Problem details:
Nothing but an exact copy of the data should be output.

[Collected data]

+ + +

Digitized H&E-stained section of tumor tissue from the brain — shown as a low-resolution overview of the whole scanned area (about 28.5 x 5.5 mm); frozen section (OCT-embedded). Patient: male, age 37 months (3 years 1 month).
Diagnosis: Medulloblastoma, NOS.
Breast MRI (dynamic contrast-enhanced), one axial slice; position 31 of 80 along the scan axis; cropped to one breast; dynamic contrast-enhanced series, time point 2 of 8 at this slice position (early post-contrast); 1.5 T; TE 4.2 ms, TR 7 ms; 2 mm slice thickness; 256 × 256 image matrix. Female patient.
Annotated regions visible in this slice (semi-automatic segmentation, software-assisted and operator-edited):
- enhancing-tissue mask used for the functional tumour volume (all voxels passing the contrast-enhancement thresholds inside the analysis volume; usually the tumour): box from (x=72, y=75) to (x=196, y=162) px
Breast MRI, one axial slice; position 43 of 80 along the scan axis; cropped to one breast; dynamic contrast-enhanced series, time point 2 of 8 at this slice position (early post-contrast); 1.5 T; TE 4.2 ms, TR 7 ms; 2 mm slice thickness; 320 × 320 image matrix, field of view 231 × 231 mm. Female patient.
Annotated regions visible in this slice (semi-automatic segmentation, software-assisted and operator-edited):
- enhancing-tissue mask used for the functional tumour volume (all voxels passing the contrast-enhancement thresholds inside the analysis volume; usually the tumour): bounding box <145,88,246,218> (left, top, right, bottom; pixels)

+ + +

Exercise result:
Digitized H&E-stained section of tumor tissue from the brain — shown as a low-resolution overview of the whole scanned area (about 28.5 x 5.5 mm); frozen section (OCT-embedded). Patient: male, age 37 months (3 years 1 month).
Diagnosis: Medulloblastoma, NOS.
Breast MRI (dynamic contrast-enhanced), one axial slice; position 31 of 80 along the scan axis; cropped to one breast; dynamic contrast-enhanced series, time point 2 of 8 at this slice position (early post-contrast); 1.5 T; TE 4.2 ms, TR 7 ms; 2 mm slice thickness; 256 × 256 image matrix. Female patient.
Annotated regions visible in this slice (semi-automatic segmentation, software-assisted and operator-edited):
- enhancing-tissue mask used for the functional tumour volume (all voxels passing the contrast-enhancement thresholds inside the analysis volume; usually the tumour): box from (x=72, y=75) to (x=196, y=162) px
Breast MRI, one axial slice; position 43 of 80 along the scan axis; cropped to one breast; dynamic contrast-enhanced series, time point 2 of 8 at this slice position (early post-contrast); 1.5 T; TE 4.2 ms, TR 7 ms; 2 mm slice thickness; 320 × 320 image matrix, field of view 231 × 231 mm. Female patient.
Annotated regions visible in this slice (semi-automatic segmentation, software-assisted and operator-edited):
- enhancing-tissue mask used for the functional tumour volume (all voxels passing the contrast-enhancement thresholds inside the analysis volume; usually the tumour): bounding box <145,88,246,218> (left, top, right, bottom; pixels)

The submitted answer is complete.